Biotechnology & Medical ResearchVerified

Zentek operates with a capital structure that includes total liabilities of CAD 3.65 million and total equity of CAD 14.75 million, resulting in a low debt-to-equity ratio of 0.05. The company's liquidity position is characterized as medium risk, with a current ratio of 1.25, indicating that it has sufficient current assets to cover its current liabilities, but with limited buffer. Free cash flow is negative at CAD -9.62 million, reflecting ongoing operational and investment cash outflows. Profitability metrics show significant underperformance relative to industry norms. Return on equity is -68.07%, and return on assets is -54.57%, both of which are well below the typical thresholds for a biotechnology firm. The company reported a net loss of CAD 10.04 million for the period, with operating income also in negative territory at CAD -9.61 million. These figures suggest that Zentek is not currently generating returns that justify its capital deployment. Zentek's revenue is concentrated in a single business segment, as disclosed in its financial statements, with no geographic diversification provided in the available data. This lack of diversification increases exposure to market-specific risks and limits the company's ability to offset losses in one area with gains in another. The company's growth trajectory is uncertain, with no clear indication of revenue expansion in the near term. Capital expenditures were CAD -184,610 for the period, suggesting limited investment in new capacity or technology. The absence of a defined growth strategy or clear path to profitability raises concerns about the company's long-term viability. Risk factors include a negative net cash position after subtracting total debt, which signals potential liquidity constraints. The company's dilution risk is currently assessed as low, with no significant changes in shares outstanding between basic and diluted shares. However, the negative free cash flow and operating cash flow of CAD -6.28 million suggest that the company may need to raise additional capital in the future, which could lead to share dilution. Recent filings and transcripts indicate that Zentek is actively pursuing partnerships and product development in the diagnostic space, but no material progress has been disclosed in the latest financial statements. The company's focus on R&D is evident, but the lack of commercialization success to date remains a key concern for investors.

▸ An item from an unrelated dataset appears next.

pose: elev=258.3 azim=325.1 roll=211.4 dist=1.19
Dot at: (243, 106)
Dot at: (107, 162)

30-day price · ZEN+0.09 (+15.3%)
Low$0.56High$0.70Close$0.68As of4 May, 00:00 UTC
Profile
CompanyZentek Ltd
TickerZEN.V
SectorHealthcare
BusinessPharmaceuticals & Medical Research
Industry groupPharmaceuticals & Medical Research
IndustryBiotechnology & Medical Research
AI analysis

Business. Zentek Ltd is a Canadian biotechnology company focused on healthcare diagnostics, developing and commercializing diagnostic solutions for infectious diseases and chronic conditions.

Classification. Zentek is classified under the Healthcare sector, specifically in the Biotechnology & Medical Research industry, with a high confidence level of 0.92 based on verified market data.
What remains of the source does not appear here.